▶ [PAGE TEXT]
- Opening Delimiter -

Cherish Each Moment

Five or six weeks ago, when our piano lesson was canceled, I felt a bit relieved. In five years of lessons, I have never heard Maya or Ellie complain once about going. I felt lucky when Darrin offered to take the girls as I could have that time to myself. As the mom, I could never express “but I don’t wanna.”

Life with kids is hectic, even though we limit our extra-curriculars. The cancellation was like a gift of extra time when there aren’t enough hours in the day.

Last fall I created the “car picnic” as Wednesday was the only day of the week we could squeeze in both Girl Scouts and piano. Fast food is unavoidable at times, but I was not going to make Happy Meals a weekly habit for dinner. Before Girl Scout meetings, in addition to gathering craft supplies and handbooks, I made sandwiches and gathered fruit, drinks, and other healthy sides to pack in a cooler. We had to cancel piano a few times when Girl Scout outings left us too far a distance to travel back in time for a lesson. This past Wednesday, Ellie had her first T-ball practice during our usual piano lesson time slot. We would have had to cancel yet again.

- Closing Delimiter -

▶ [DATA EXTRACT]
- Opening Delimiter -

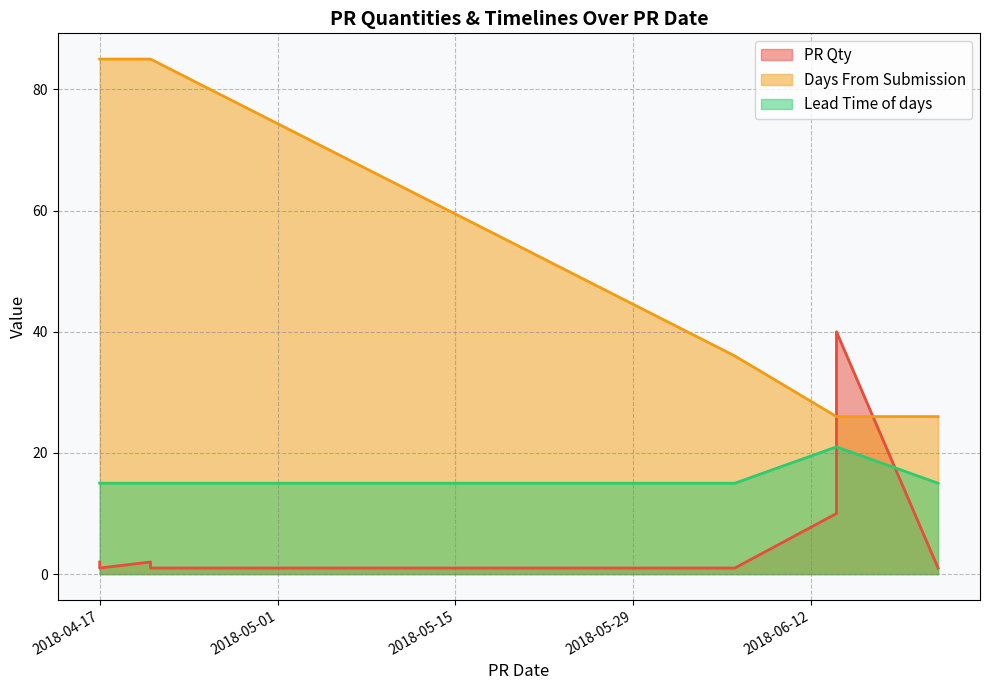

Which series has the largest total across all categories?

Days From Submission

- Closing Delimiter -

Reproduce the passage of the piano lesson essay that begins at the words "Life with kids" and stops after "cancel yet again.".

▶ [OUTPUT OF THE EXERCISE]
Life with kids is hectic, even though we limit our extra-curriculars. The cancellation was like a gift of extra time when there aren’t enough hours in the day.

Last fall I created the “car picnic” as Wednesday was the only day of the week we could squeeze in both Girl Scouts and piano. Fast food is unavoidable at times, but I was not going to make Happy Meals a weekly habit for dinner. Before Girl Scout meetings, in addition to gathering craft supplies and handbooks, I made sandwiches and gathered fruit, drinks, and other healthy sides to pack in a cooler. We had to cancel piano a few times when Girl Scout outings left us too far a distance to travel back in time for a lesson. This past Wednesday, Ellie had her first T-ball practice during our usual piano lesson time slot. We would have had to cancel yet again.